Exercise details: Your output must reproduce all the records below precisely and contain no pictures.

[Images with localized body landmarks]

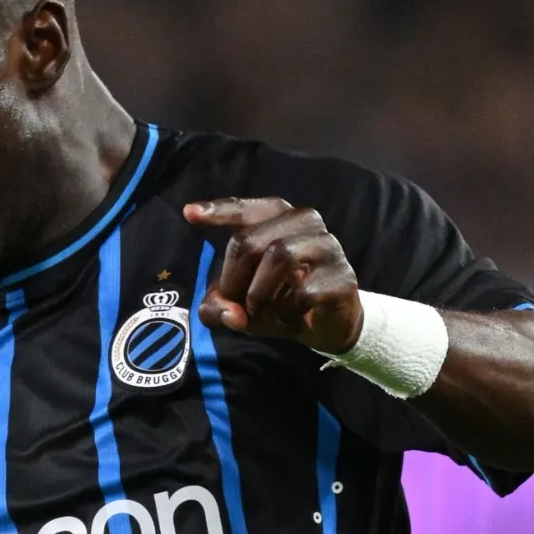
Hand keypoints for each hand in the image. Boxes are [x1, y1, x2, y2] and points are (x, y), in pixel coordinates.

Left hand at [182, 197, 362, 354]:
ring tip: (261, 312)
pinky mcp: (344, 277)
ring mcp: (328, 246)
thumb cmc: (277, 300)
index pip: (244, 208)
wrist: (326, 324)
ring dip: (259, 293)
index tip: (188, 213)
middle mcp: (304, 221)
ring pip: (280, 255)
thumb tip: (229, 314)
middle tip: (234, 306)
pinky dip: (287, 311)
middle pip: (250, 242)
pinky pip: (305, 290)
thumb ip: (219, 306)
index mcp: (276, 217)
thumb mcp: (239, 305)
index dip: (217, 211)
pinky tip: (290, 317)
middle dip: (232, 280)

Output for this exercise:
Hand keypoints for each hand in the image. Boxes are [x1, y1, x2, y2] and points are (x, y), in pixel coordinates.

Left hand at [182, 197, 362, 354]:
ring tip: (261, 312)
pinky mcp: (344, 277)
ring mcp: (328, 246)
thumb cmc: (277, 300)
index pip: (244, 208)
wrist: (326, 324)
ring dip: (259, 293)
index tip: (188, 213)
middle mcp: (304, 221)
ring pip: (280, 255)
thumb tip: (229, 314)
middle tip: (234, 306)
pinky dip: (287, 311)
middle pip: (250, 242)
pinky pip: (305, 290)
thumb ip: (219, 306)
index mcp: (276, 217)
thumb mcp: (239, 305)
index dip: (217, 211)
pinky tip: (290, 317)
middle dip: (232, 280)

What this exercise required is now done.